ANKARA, Turkey: Turkish warplanes struck suspected Kurdish militant positions in Iraq and Syria early on Wednesday in a new aerial offensive which officials said aimed to protect Turkey’s borders from terrorist threats.
A Turkish defense ministry statement said the strikes hit targets on Sinjar Mountain in northern Iraq and the Derik and Karacak regions in northern Syria.
The operations in northern Iraq were aimed against the Kurdistan Workers’ Party, or PKK, in northern Iraq, and the People’s Protection Units, or YPG in Syria. The targets struck included shelters, caves, tunnels, ammunition depots, bases and training camps, the ministry said.
The YPG is a close U.S. ally against IS but is seen by Ankara as a terrorist group because of its ties to Turkey’s Kurdish rebels.

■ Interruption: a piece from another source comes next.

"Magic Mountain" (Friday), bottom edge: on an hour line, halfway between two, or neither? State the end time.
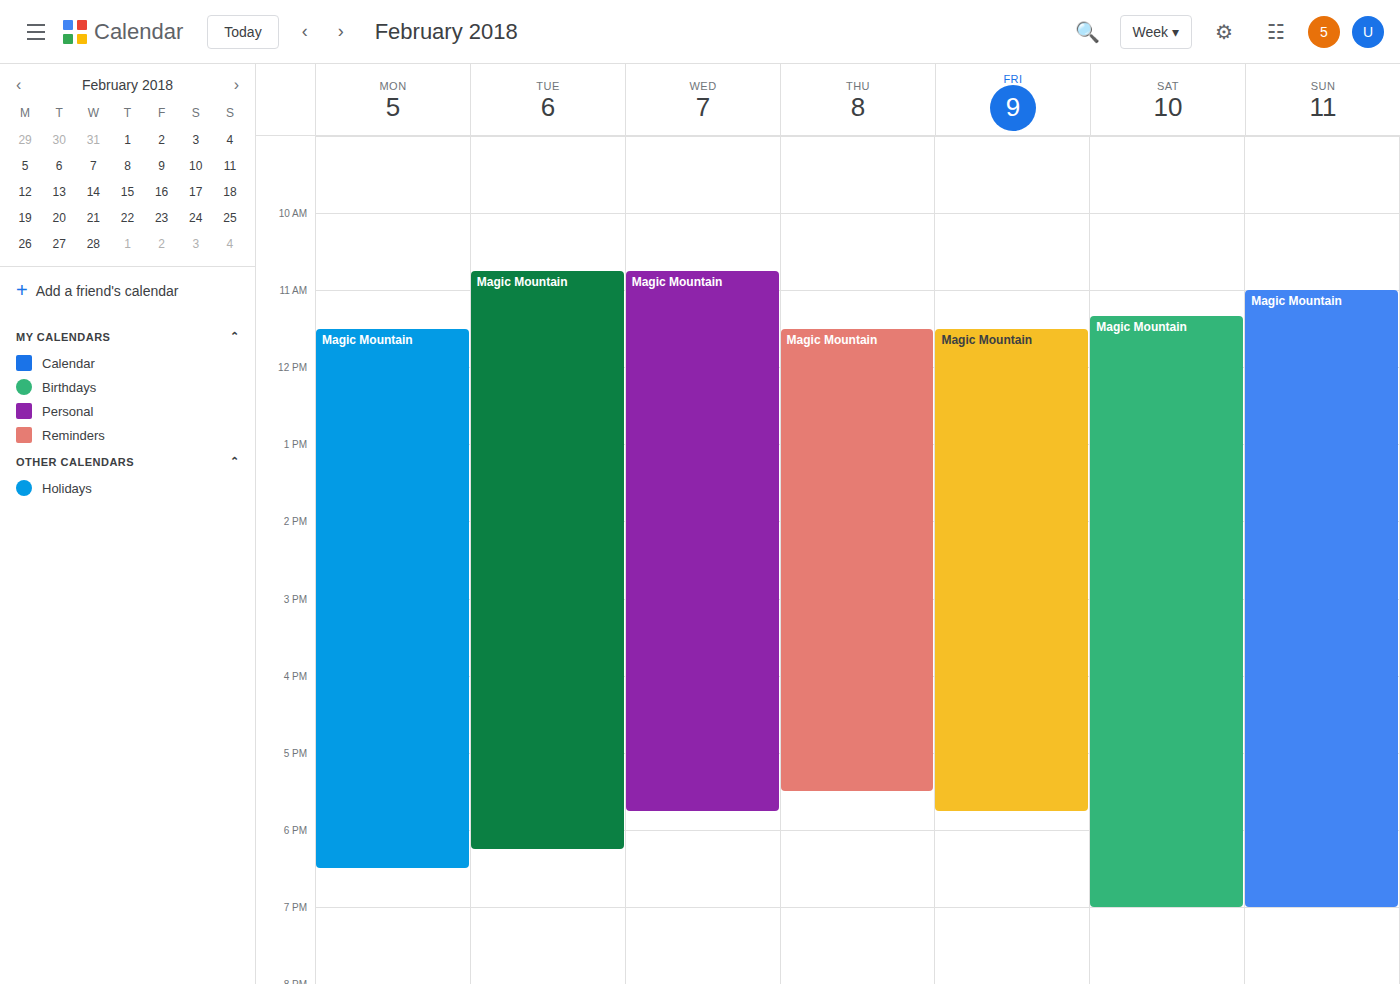
5:45 PM -- neither: three quarters of the way from the 5 PM line to the 6 PM line.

The strikes aimed to “eliminate terrorist attacks against our people and security forces from the north of Iraq and Syria and to ensure our border security,” the ministry statement read.
All planes returned to their bases safely, the ministry said. It did not provide any information concerning any casualties from the strikes but said “utmost sensitivity was shown” regarding the security of the civilians during the operations.
The defense ministry said Turkey would “continue the fight against terrorism for the security of our country and our nation with determination until the last terrorist is neutralized.”
Turkey has carried out similar cross-border airstrikes in the past.
The PKK has led an insurgency in southeast Turkey since 1984 which has killed tens of thousands of people. The group is considered a terror organization by Turkey and its allies, including the U.S. and European Union.